How is => used in DataFrames.jl?

By: Blog by Bogumił Kamiński

Re-posted from: https://bkamins.github.io/julialang/2020/07/17/pair.html

Introduction

A recent StackOverflow question prompted me to write down a glossary in
what cases DataFrames.jl allows the use of =>. In this post I summarize it, as
indeed it has a heavy usage.

Essentially in many places we use => instead of =. The difference is that
=> is treated by the Julia parser as a two argument operator in Julia creating
a Pair object (which is much more flexible than = which has a very strict
allowed usage and it is possible to dispatch on Pair).
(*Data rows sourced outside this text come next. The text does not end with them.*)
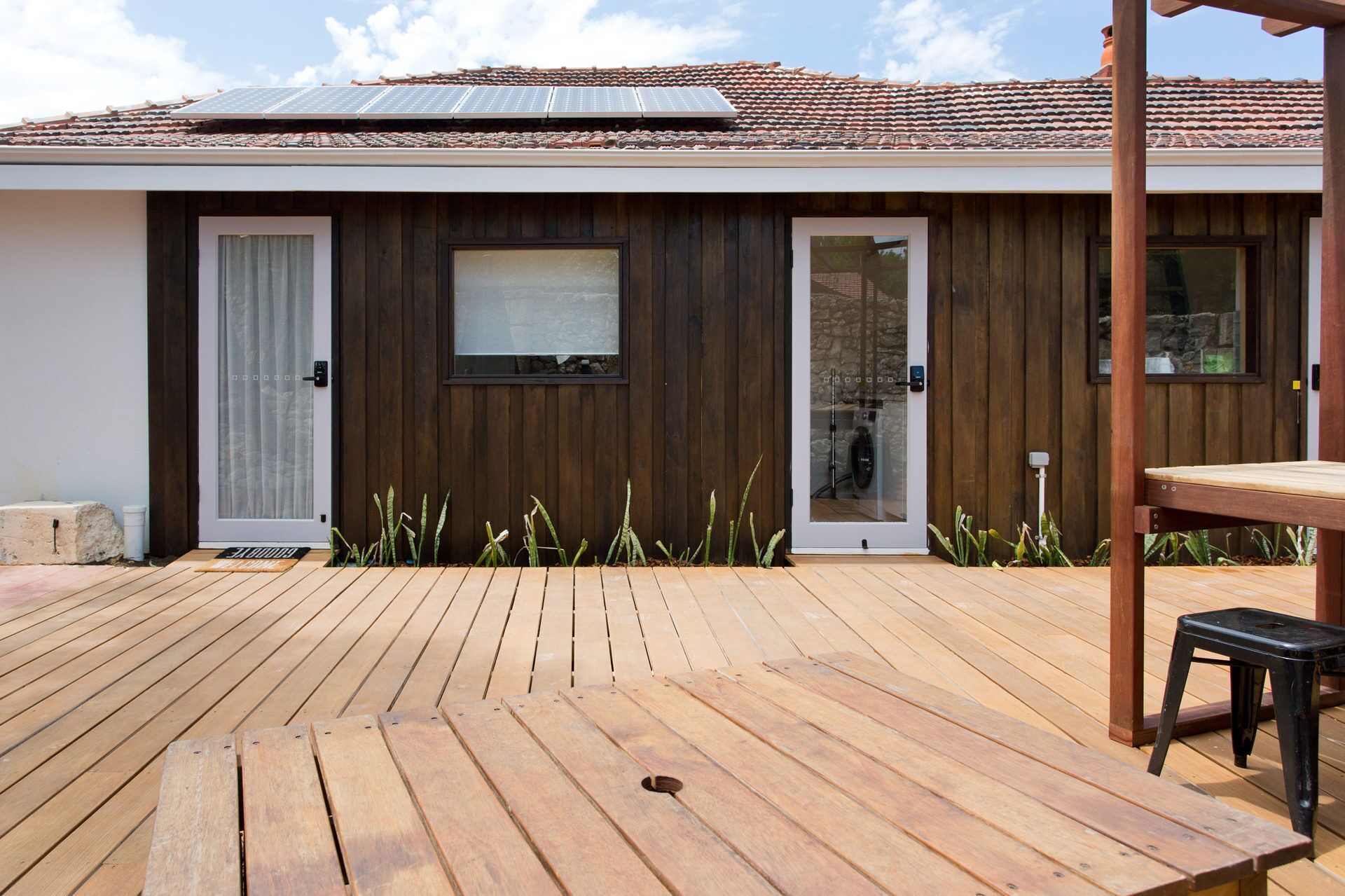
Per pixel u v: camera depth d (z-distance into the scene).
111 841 1.85
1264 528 5.35
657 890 0.92
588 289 5.21
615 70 8.02
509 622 3.73
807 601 4.12
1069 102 6.43
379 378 5.15
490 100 6.06
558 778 1.22
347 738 1.40
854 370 5.22
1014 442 5.22
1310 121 5.78
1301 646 1.75
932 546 5.24
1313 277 5.30
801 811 1.11
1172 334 5.32
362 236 5.12
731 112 5.65
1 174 4.68
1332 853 1.77
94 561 4.98
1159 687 2.82
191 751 1.36
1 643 3.37
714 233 5.16
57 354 5.18
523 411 5.18
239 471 5.23
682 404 5.18
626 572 4.82
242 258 5.19
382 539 5.09
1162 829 1.05
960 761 1.28
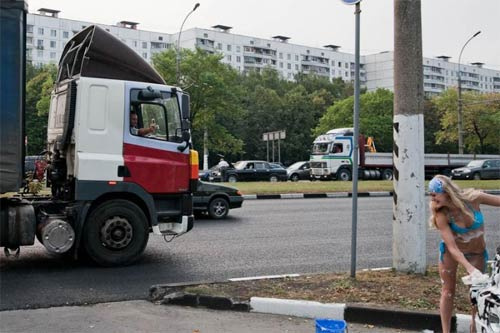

The functions in DataFrames.jl that have a special treatement of => are:

  • DataFrame, insertcols!
  • select, select!, transform, transform!, combine
  • filter, filter!
  • describe
  • raname!, rename
  • innerjoin, leftjoin, rightjoin, outerjoin, antijoin, semijoin

I have grouped these functions by the same meaning of =>, so as you can see
its meaning is context dependent. I describe these usages in sections below.

All examples were run under Julia 1.4.2 and DataFrames.jl 0.21.4. They are meant
to be executed linearly (so later examples assume that earlier examples were
run).

Column assignment: DataFrame, insertcols!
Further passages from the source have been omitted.